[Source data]
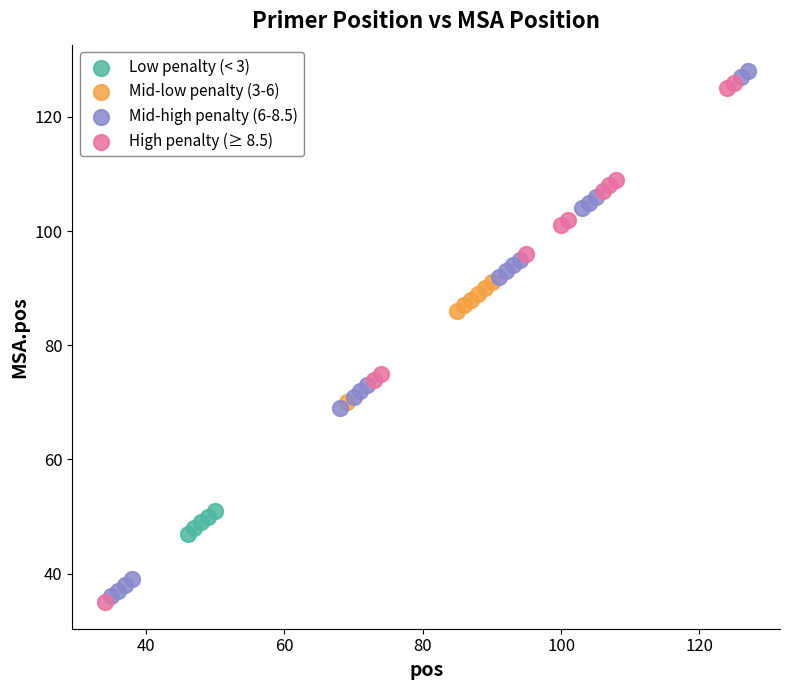

Which series has the largest Y range (max minus min)?

Mid-high penalty (6-8.5)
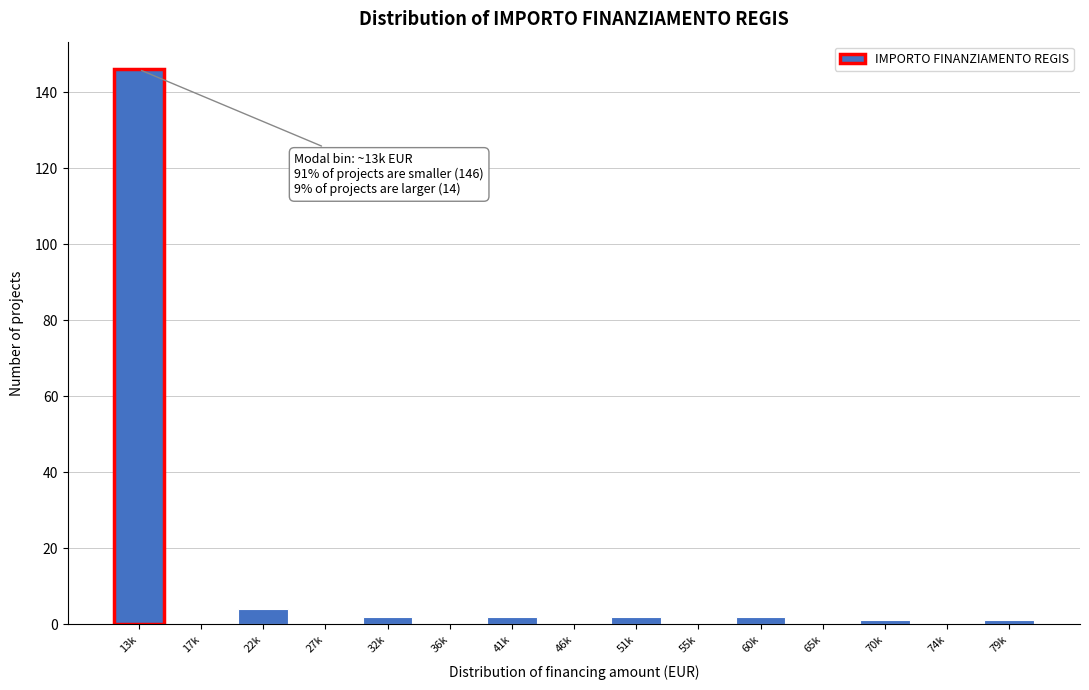

Reading left to right, extract all data points from this chart.

13k=146	17k=0	22k=4	27k=0	32k=2	36k=0	41k=2	46k=0	51k=2	55k=0	60k=2	65k=0	70k=1	74k=0	79k=1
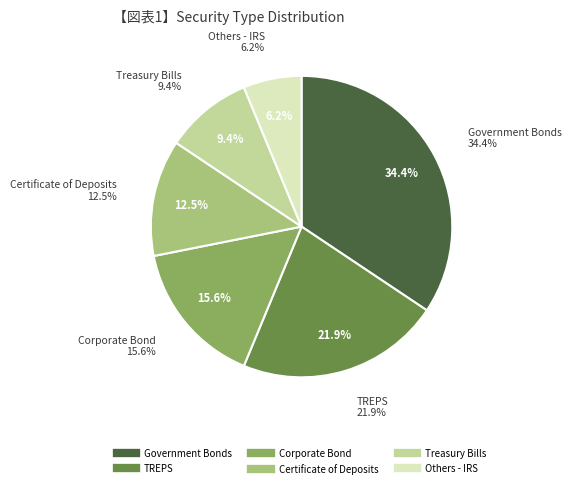

How many slices are in this pie chart?

6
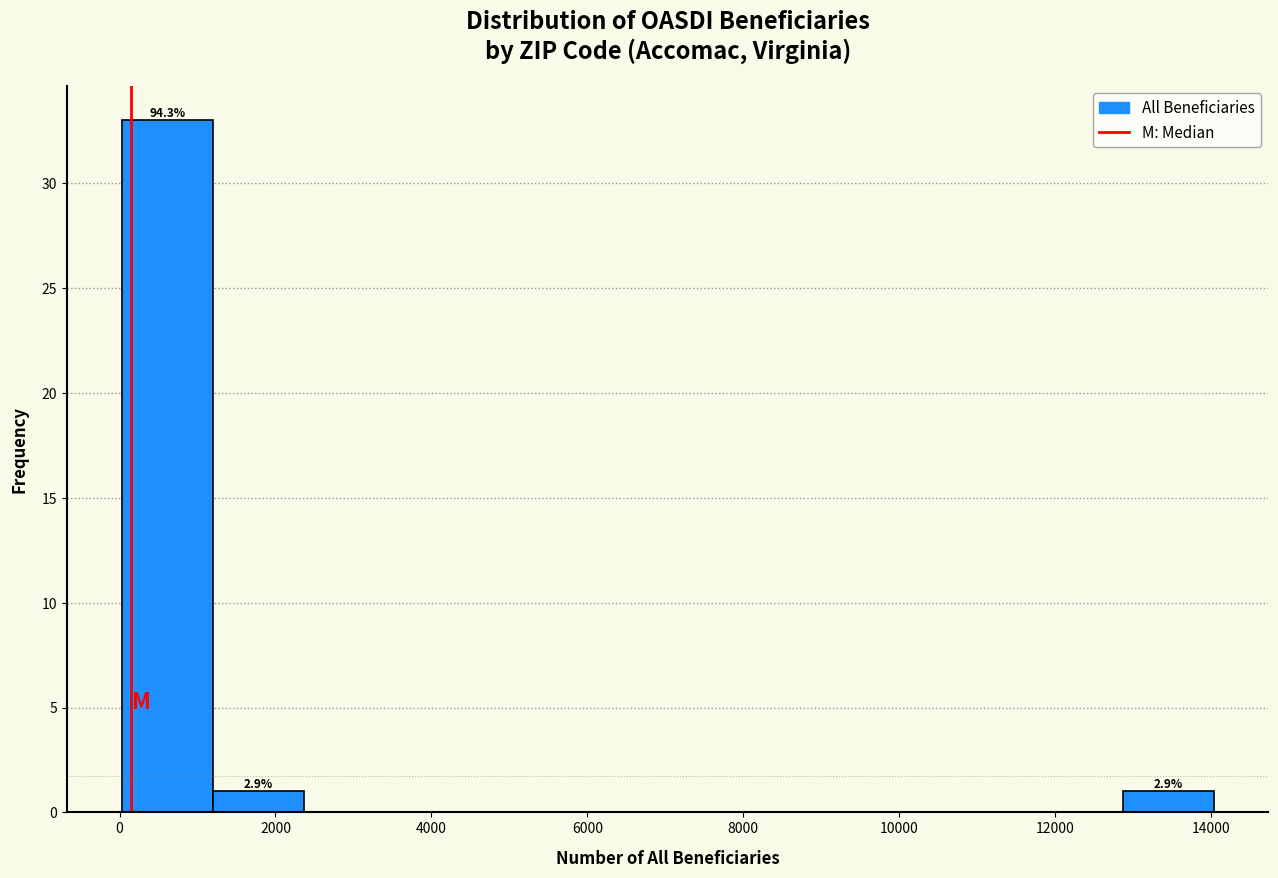

Over which range of the x-axis is the bar tallest?

0 to 1200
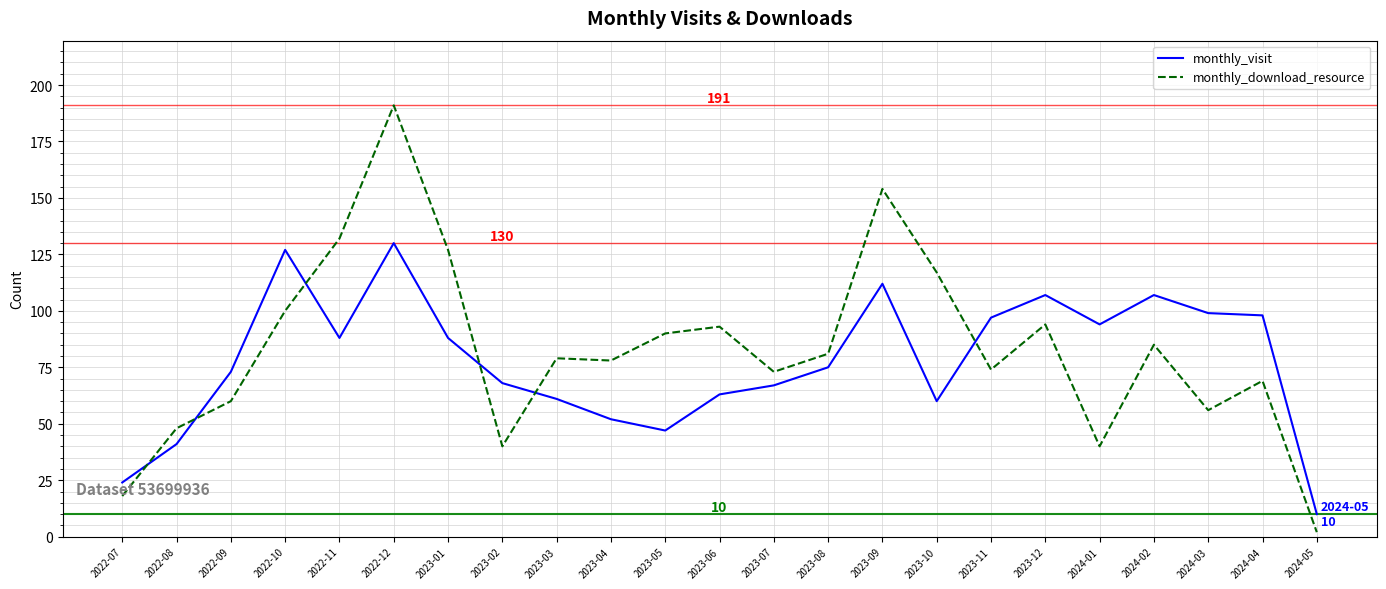

At 2023-10, list the series in order from largest to smallest.

monthly_download_resource, monthly_visit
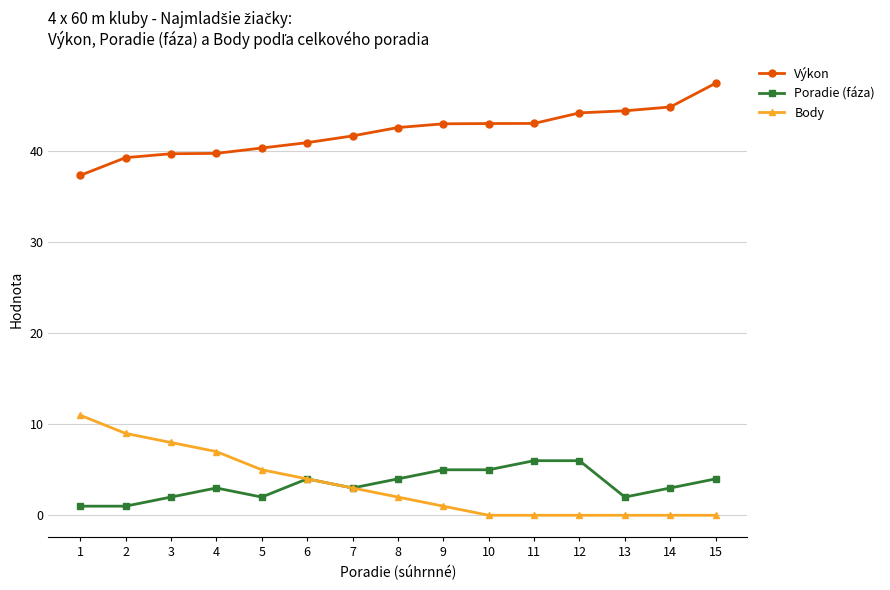

At which category is the sum across all series the highest?

15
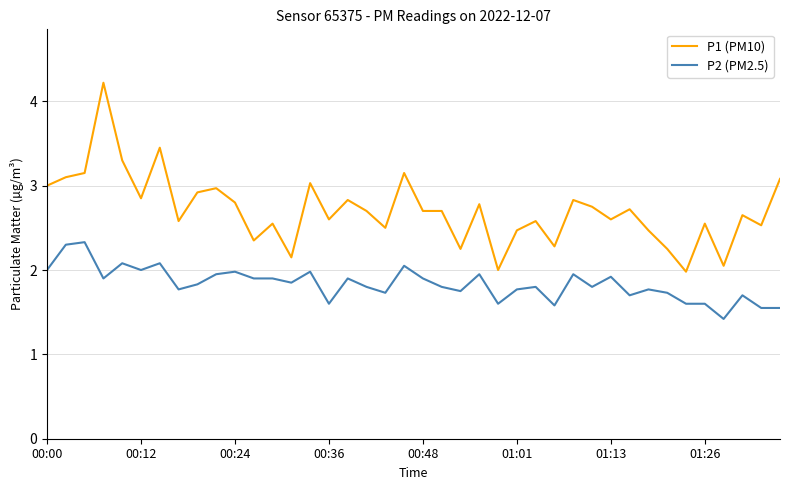

Does the chart have visible grid lines?

Yes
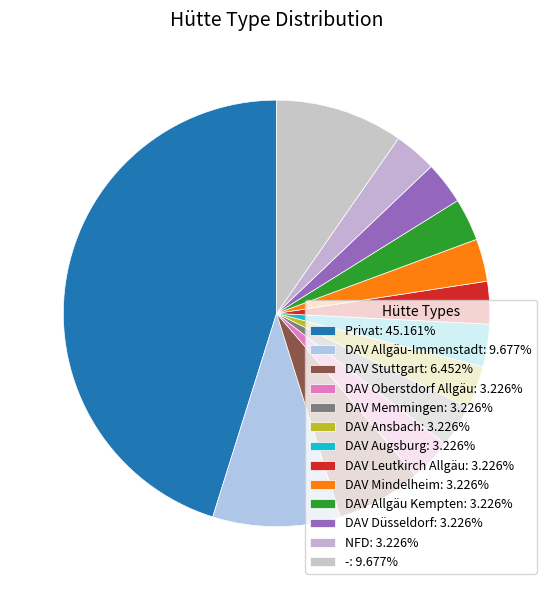

What percentage is the - slice, to the nearest percent?

10%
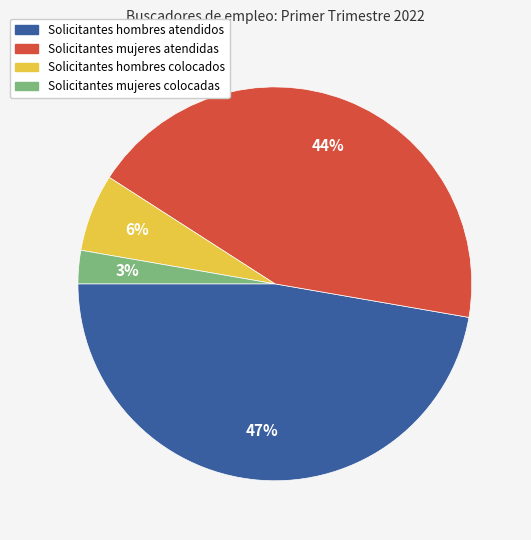

Between Solicitantes mujeres colocadas and Solicitantes mujeres atendidas, which is larger?

Solicitantes mujeres atendidas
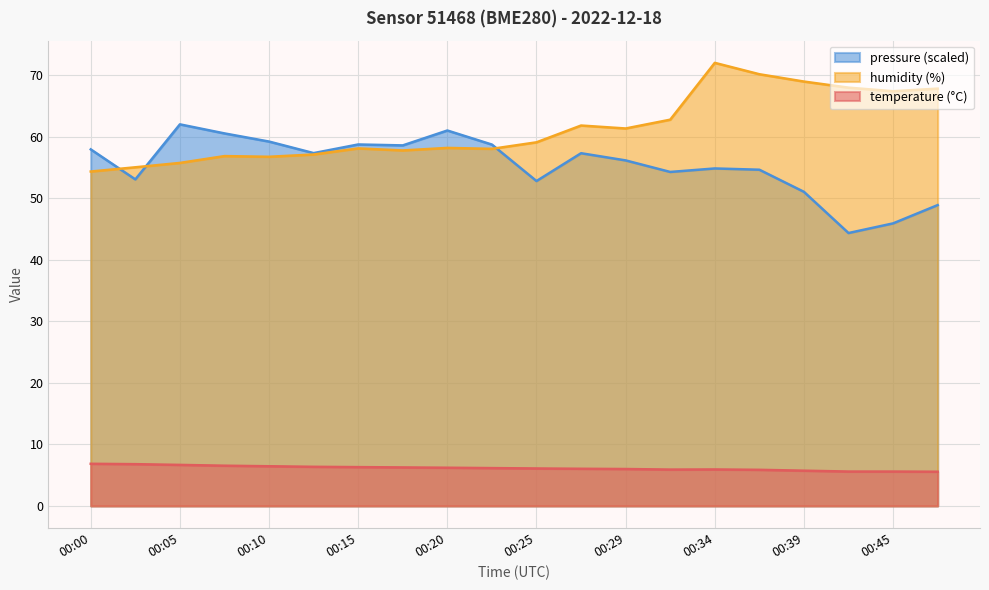

Rank the series at 00:32 from highest to lowest value.

humidity, pressure_norm, temperature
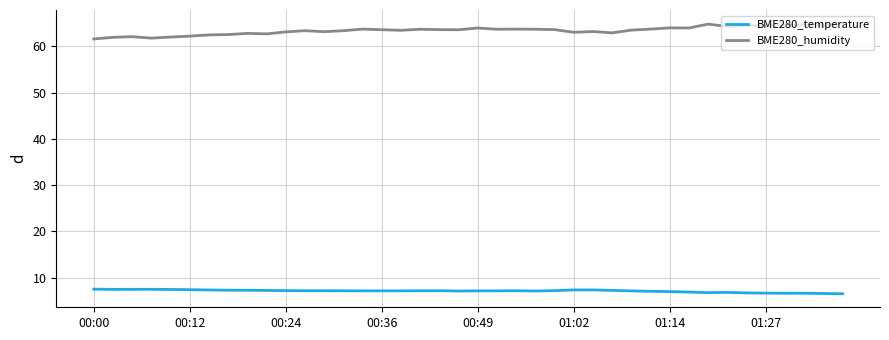

What is the difference between the maximum and minimum values in the BME280_humidity series?

3.3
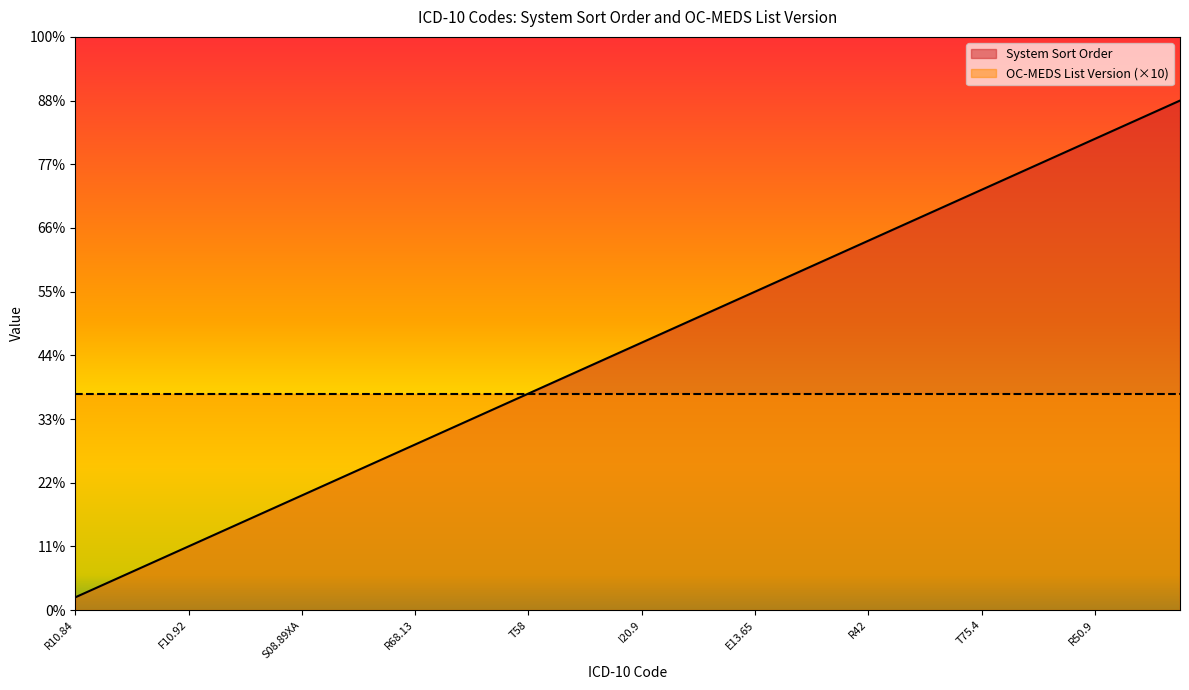

Count the number of categories in the chart.

40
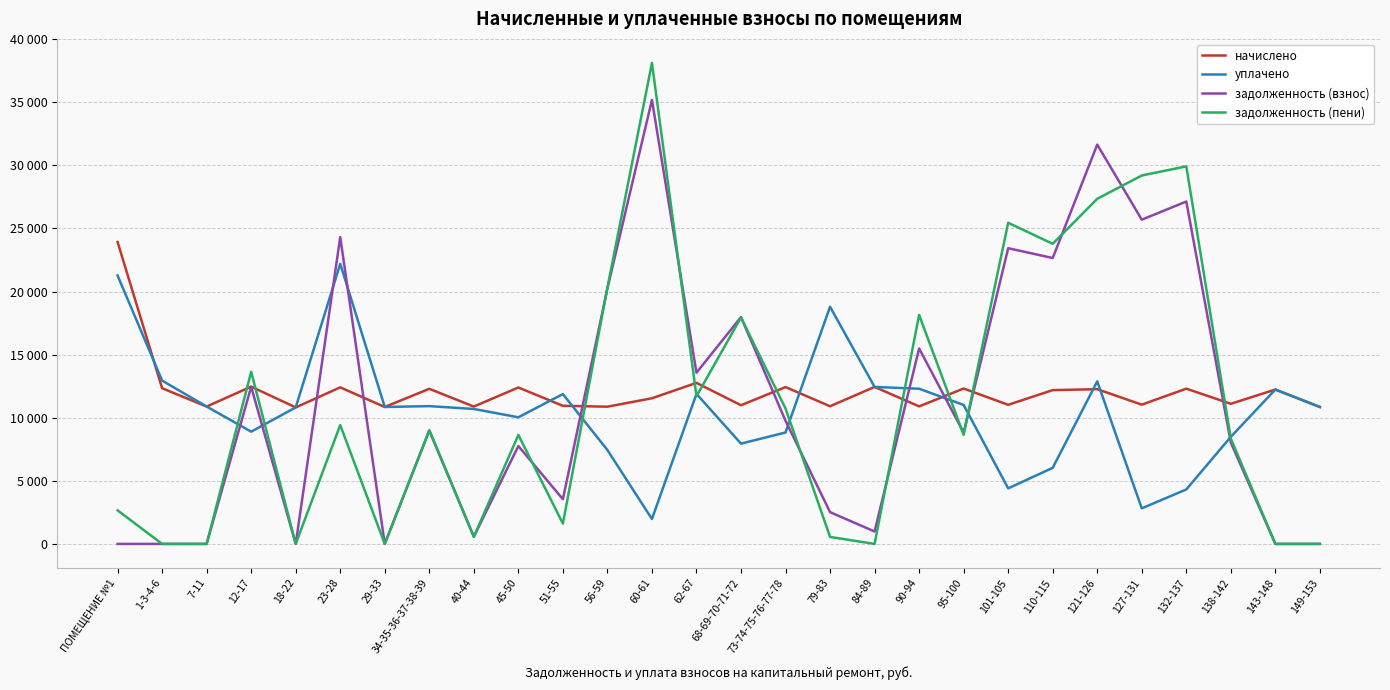

List the series in order of their peak value, highest first.

задолженность (пени), задолженность (взнос), начислено, уплачено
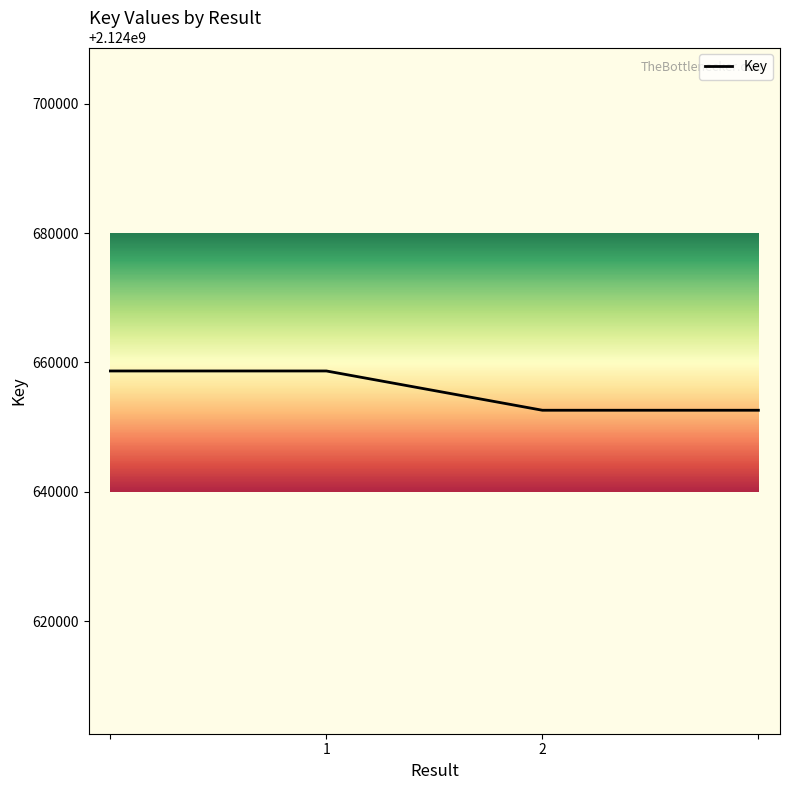

What is the maximum value shown in the chart?

2124658674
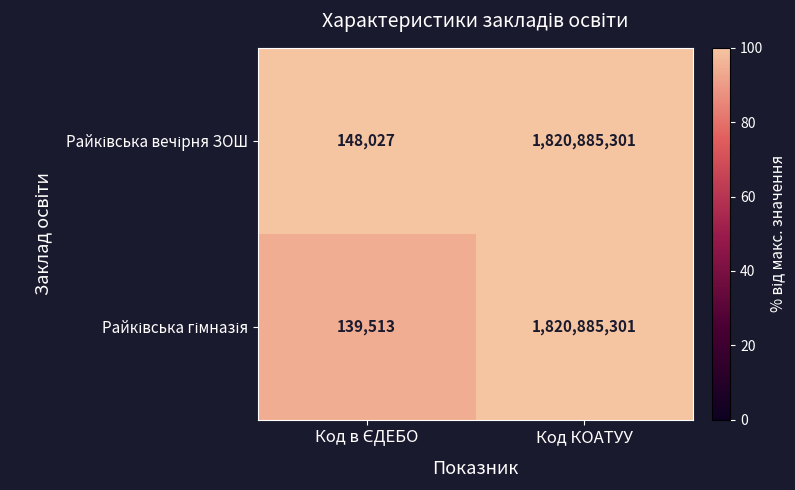

At which category is the sum across all series the highest?

Код КОАТУУ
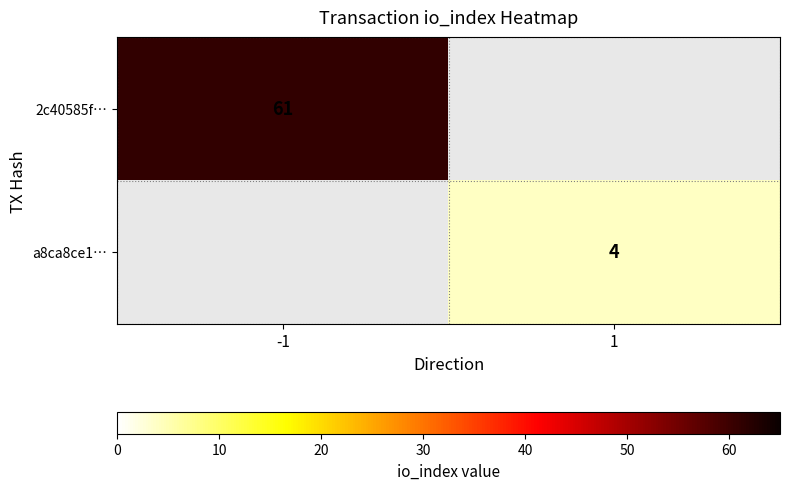

The a8ca8ce1… series shows 4 at 1. True or false?

True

Exercise details. Can you write out the lines above again, switching every "series" to "data series" and changing nothing else? Leave out the pictures.

Result for this task.
Which data series has the largest Y range (max minus min)?

Mid-high penalty (6-8.5)

Reading left to right, extract all data points from this chart.

13k=146	17k=0	22k=4	27k=0	32k=2	36k=0	41k=2	46k=0	51k=2	55k=0	60k=2	65k=0	70k=1	74k=0	79k=1

How many slices are in this pie chart?

6

Over which range of the x-axis is the bar tallest?

0 to 1200

At 2023-10, list the data series in order from largest to smallest.

monthly_download_resource, monthly_visit

At which category is the sum across all data series the highest?

15

Does the chart have visible grid lines?

Yes

What percentage is the - slice, to the nearest percent?

10%

Between Solicitantes mujeres colocadas and Solicitantes mujeres atendidas, which is larger?

Solicitantes mujeres atendidas

Rank the data series at 00:32 from highest to lowest value.

humidity, pressure_norm, temperature

What is the difference between the maximum and minimum values in the BME280_humidity data series?

3.3

Count the number of categories in the chart.

40

List the data series in order of their peak value, highest first.

задолженность (пени), задолженность (взнос), начислено, уплачено

What is the maximum value shown in the chart?

2124658674

At which category is the sum across all data series the highest?

Код КОАТУУ

The a8ca8ce1… data series shows 4 at 1. True or false?

True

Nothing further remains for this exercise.